Third scenario was debt restructuring and Goldman Sachs said this may be needed if Sri Lanka is not able to muddle through and does not go to the IMF. Goldman Sachs’ earlier work on sovereign defaults would imply an NPV haircut of around 40% on external commercial debt. “This suggests downside risk to the shorter-dated bonds, with longer-dated bonds closer to fair value,” it added.
After today’s maturity, Sri Lanka will thereafter be exposed to another $ 13 billion of ISBs issued by the previous Government and repayable from 2022 to 2029.
Government sources claimed that, of these, around $ 7 billion were issued in what they claimed as a “debt issue-frenzy” of 15 months from April 2018 to June 2019.
However main Opposition Samagi Jana Balawegaya (SJB) Parliamentarian Dr.
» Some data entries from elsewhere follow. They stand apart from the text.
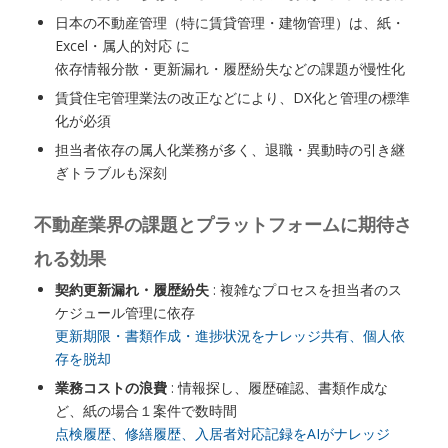
日本の不動産管理（特に賃貸管理・建物管理）は、紙・
Excel・属人的対応 に
依存情報分散・更新漏れ・履歴紛失などの課題が慢性化
賃貸住宅管理業法の改正などにより、DX化と管理の標準
化が必須
担当者依存の属人化業務が多く、退職・異動時の引き継
ぎトラブルも深刻
不動産業界の課題とプラットフォームに期待さ
れる効果
契約更新漏れ・履歴紛失
: 複雑なプロセスを担当者のス
ケジュール管理に依存
更新期限・書類作成・進捗状況をナレッジ共有、個人依
存を脱却
業務コストの浪費
: 情報探し、履歴確認、書類作成な
ど、紙の場合１案件で数時間
点検履歴、修繕履歴、入居者対応記録をAIがナレッジ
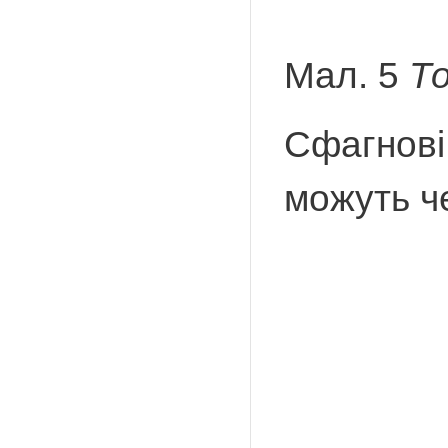
Мал. 5
То
Сфагнові 
можуть че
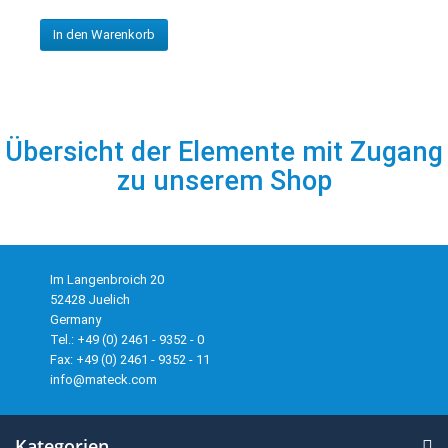
In den Warenkorb
Übersicht der Elemente mit Zugang
zu unserem Shop
Im Langenbroich 20
52428 Juelich
Germany
Tel.: +49 (0) 2461 - 9352 - 0
Fax: +49 (0) 2461 - 9352 - 11
info@mateck.com
Kategorien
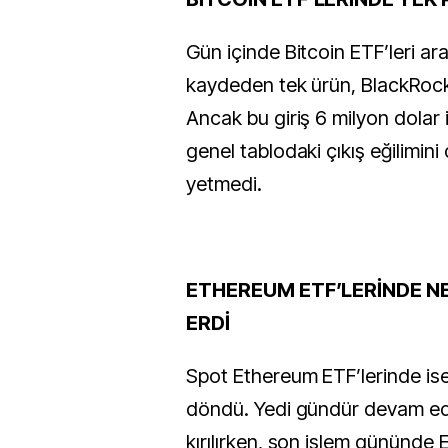
Gün içinde Bitcoin ETF’leri ara
kaydeden tek ürün, BlackRock’
Ancak bu giriş 6 milyon dolar il
genel tablodaki çıkış eğilimini
yetmedi.
ETHEREUM ETF’LERİNDE NE
ERDİ
Spot Ethereum ETF’lerinde is
döndü. Yedi gündür devam ede
kırılırken, son işlem gününde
Harsha de Silva last week countered this allegation saying that in 2019 the Government had to settle two ISBs of $ 1.5 billion (the 2011 $ 1 billion ISB and the 2014 $ 500 million ISB) and that its total debt settlement in 2019 was over $ 5 billion. Therefore in 2019, Sri Lanka had to raise ISBs to roll-over the maturing ISBs.
However, in addition to raising $ 1.5 billion for this roll-over in 2019, the Government made a conscious decision to raise an additional $ 2.9 billion in ISBs in 2019 in order to provide a cushion for the next year given the potential risk to market access during the electoral cycle that year.
“It was due to this additional raising of capital that Sri Lanka had reserves of $ 7.6 billion at the end of 2019. As of now reserves have already reduced by $ 3.6 billion in 18 months to reach $ 4 billion by June 2021. In fact, if the previous Government had not raised $ 4.4 billion worth of ISBs in 2019, by now Sri Lanka would have already defaulted on its debts,” de Silva claimed.
He also said that the 2012 10-year ISB was issued at 5.8% when the US 10-year bond was trading at 1.6%. Thus, the spread between the SL ISB and the US 10 year was 4.2%. In 2018 April, Sri Lanka raised an ISB at 6.75% during which time the US 10-year yield was 2.9%. The spread between the SL ISB and the US 10 year was 3.85% – which is lower than the spread in 2012, indicating that SL had a lower risk premium in 2018 compared to 2012.
Subsequently, in October 2018 during the coup the yields on Sri Lankan ISBs increased to 10.7% by end-November 2018 and Sri Lanka was locked out of global capital markets.
“Once the legitimate Government returned to office, Sri Lanka was able to regain access to global capital markets and rates reduced from double digit levels. The last sovereign bond raised by the Sri Lankan Government was in June 2019 at 7.55%,” the SJB MP added.